Auch ihr Messgewand ist schwarz. Niemand ausserhalb eines Rituals bekommt es zu Gesicht. So ist es Tradition. Neugierigen Augen verborgen bleiben auch die anderen Ritualgegenstände. Altar, Mörser, das Schwert… alles, was es im Laden zu kaufen gibt an magischen Gegenständen, Essenzen, Kräutern, Figurenkerzen, Räucherutensilien, Tarotkarten, Zauberbüchern. Ein ganz klein wenig erinnert Monika Maags Imperium an der Zürcher Kruggasse an die Londoner Winkelgasse aus Harry Potters Welt. Mit England hat die Inhaberin einiges am Zauberhut. Am Arther Finley College ins Stansted absolvierte sie eine mediale Ausbildung in klassischem englischem Spiritismus. Sie selbst bietet Workshops an und legt Karten.

 

„Magie zieht viele Leute in ihren Bann, macht aber auch Angst“, weiss Monika Maag. Zu Unrecht, findet sie. Vom Satanismus distanziert sie sich. „Es ist Unsinn, sich einseitig dem Satan zu verschreiben.“ Magie vertrage weder Ein-noch Beschränkung. „Es gibt Licht und Schatten, beides muss existieren.“ Auch der in England praktizierten Naturkultreligion Wicca fühlt sie sich nicht verbunden. „ Unsere Magie ist weder Religion noch Sekte. Wir missionieren nicht, bedrängen niemanden, verkaufen keine Ideologie. Wer sich dem Zauber des Lebens verschreibt, nimmt lediglich sein Schicksal selbst in die Hand. Erschafft sich mit Wille und Imagination kreativ eine eigene Welt.

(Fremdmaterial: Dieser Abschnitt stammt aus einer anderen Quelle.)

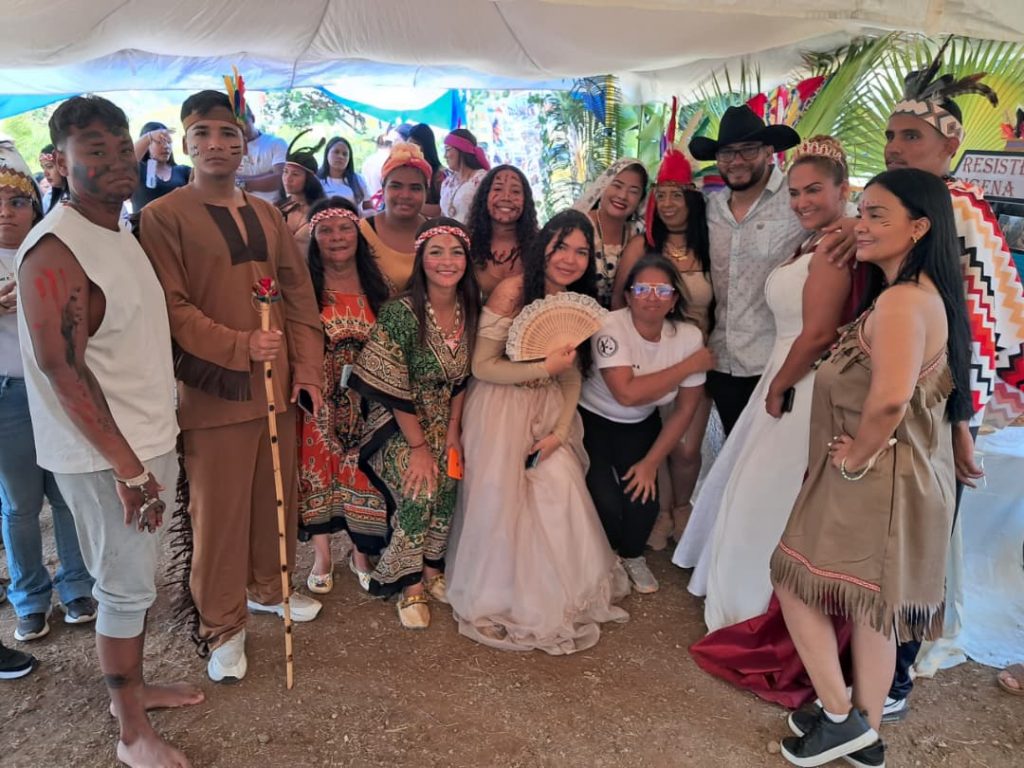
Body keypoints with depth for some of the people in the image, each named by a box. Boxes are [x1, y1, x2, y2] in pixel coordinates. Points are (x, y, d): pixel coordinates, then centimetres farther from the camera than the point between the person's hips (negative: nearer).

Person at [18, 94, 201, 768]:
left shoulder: (123, 235, 10)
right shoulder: (56, 250, -18)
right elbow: (60, 365, -22)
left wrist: (155, 449, 15)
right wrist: (126, 465, -20)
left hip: (150, 442, 8)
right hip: (105, 458, -8)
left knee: (139, 580, 20)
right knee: (126, 590, 4)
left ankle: (133, 687, 40)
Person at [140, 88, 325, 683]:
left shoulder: (266, 214, 11)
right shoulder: (163, 216, -7)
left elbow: (299, 293, 10)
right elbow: (173, 308, -12)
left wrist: (308, 367, 0)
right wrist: (240, 346, -23)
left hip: (280, 384, 6)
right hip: (214, 389, -5)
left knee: (277, 496, 16)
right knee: (219, 511, 5)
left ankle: (269, 589, 39)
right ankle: (223, 626, 23)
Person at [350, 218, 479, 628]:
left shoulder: (469, 310, -3)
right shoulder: (400, 312, -20)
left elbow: (461, 379, 4)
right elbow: (393, 388, -19)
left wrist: (453, 433, -4)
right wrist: (418, 446, -17)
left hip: (443, 421, 5)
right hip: (398, 424, -4)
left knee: (450, 480, -19)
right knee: (420, 488, -24)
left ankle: (432, 569, 5)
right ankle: (411, 586, -2)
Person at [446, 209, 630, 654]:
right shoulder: (512, 292, -18)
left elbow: (573, 377, 5)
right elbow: (481, 366, -18)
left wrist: (560, 431, -6)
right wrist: (544, 368, -23)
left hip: (550, 412, 5)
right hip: (501, 411, -5)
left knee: (562, 494, 0)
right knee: (501, 497, 0)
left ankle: (562, 591, 25)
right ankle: (497, 597, 24)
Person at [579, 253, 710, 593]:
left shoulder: (690, 335, -14)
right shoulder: (610, 327, -25)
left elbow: (686, 409, -6)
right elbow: (627, 393, -36)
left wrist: (651, 462, -9)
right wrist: (688, 365, -29)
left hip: (641, 425, 3)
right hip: (592, 420, -3)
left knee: (643, 500, -13)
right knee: (607, 504, -17)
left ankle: (632, 555, 23)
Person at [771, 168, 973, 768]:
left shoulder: (901, 301, -22)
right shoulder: (929, 293, 10)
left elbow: (890, 398, -36)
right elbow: (936, 386, 18)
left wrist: (857, 456, -19)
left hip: (878, 479, -10)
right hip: (906, 471, 10)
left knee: (796, 581, 5)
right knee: (872, 604, 18)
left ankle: (841, 717, 17)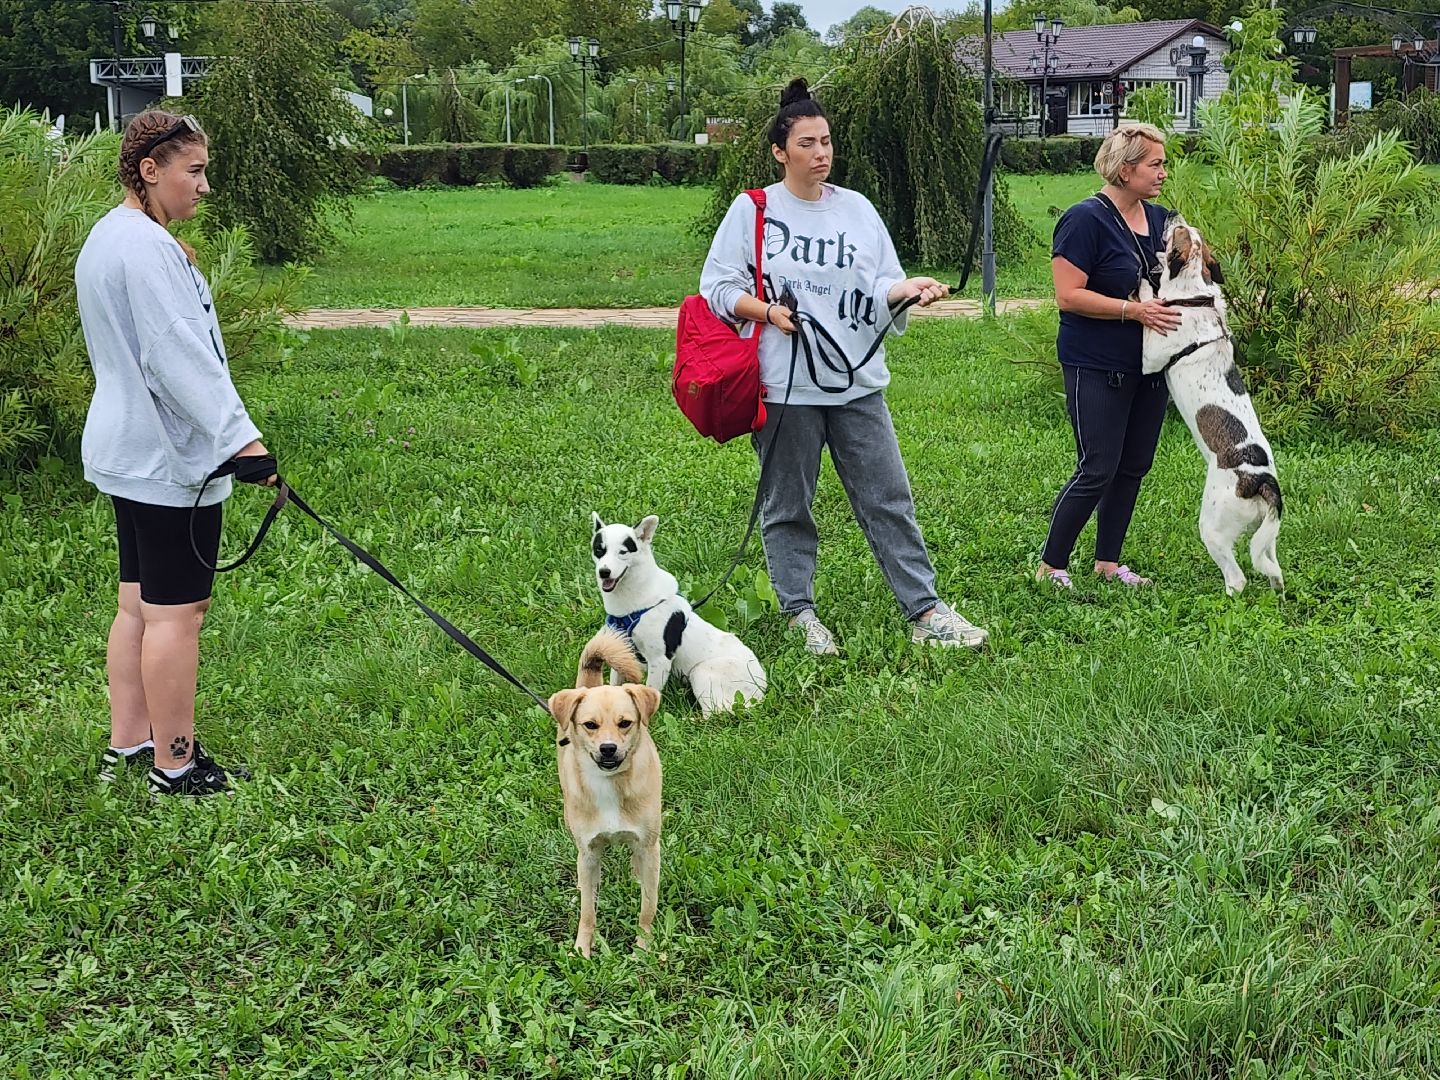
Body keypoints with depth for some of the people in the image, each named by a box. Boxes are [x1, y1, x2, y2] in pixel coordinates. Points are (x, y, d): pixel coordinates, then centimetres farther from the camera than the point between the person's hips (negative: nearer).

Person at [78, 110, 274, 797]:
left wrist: (183, 271, 15)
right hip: (169, 457, -11)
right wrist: (240, 437, -28)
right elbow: (180, 355, -26)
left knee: (139, 604, 15)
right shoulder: (146, 248, -19)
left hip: (127, 450, 11)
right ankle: (175, 765, 4)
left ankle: (127, 747, 22)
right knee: (177, 610, -3)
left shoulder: (108, 239, 15)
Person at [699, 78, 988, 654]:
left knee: (889, 499, 3)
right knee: (787, 507, 6)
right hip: (785, 387, -3)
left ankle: (926, 611, 7)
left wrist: (910, 287, -14)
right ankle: (800, 613, 19)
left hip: (857, 381, 3)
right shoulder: (752, 211, 0)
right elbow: (718, 288, 0)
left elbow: (880, 289, 7)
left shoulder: (858, 209, 9)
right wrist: (769, 311, -15)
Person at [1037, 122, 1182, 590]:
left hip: (1150, 367, 8)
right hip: (1098, 370, -8)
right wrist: (1134, 310, -23)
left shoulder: (1158, 218, 9)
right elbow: (1069, 295, -20)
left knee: (1134, 467, 11)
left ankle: (1108, 562, 23)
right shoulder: (1086, 219, -15)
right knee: (1098, 470, -7)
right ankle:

Das tönt nach Esoterik – „und ist es auch“, sagt die gebildete Frau. Denn das Wort bedeute nicht mehr und nicht weniger als die Reise ins Innere. Gestaltungsmöglichkeiten biete dabei Betane. „Traditionelle Handlungen, die gleichzeitig an vielen Orten der Welt vorgenommen werden, bergen enorme Energie. Deshalb schickt man heute Nacht mit vereinten Kräften Wünsche auf den Weg ihrer Erfüllung.“ Wer dabei den Respekt vor anderen und der Natur wahre, werde mit Geduld Wunder erleben. Die Grossmutter habe diesen Respekt gehabt. Als sich einst ihre Maiglöckchen im Otelfinger Garten zu sehr vermehrten, warf sie diese nicht auf den Kompost. „Am Abend vor Anbruch des Wonnemonats stachen Grossmutter und ich sie sorgsam aus und pflanzten sie überall im Breitlen-Wald aus.“ Der Zeitpunkt dieser Aktion war kein Zufall, ist Monika Maag rückblickend überzeugt.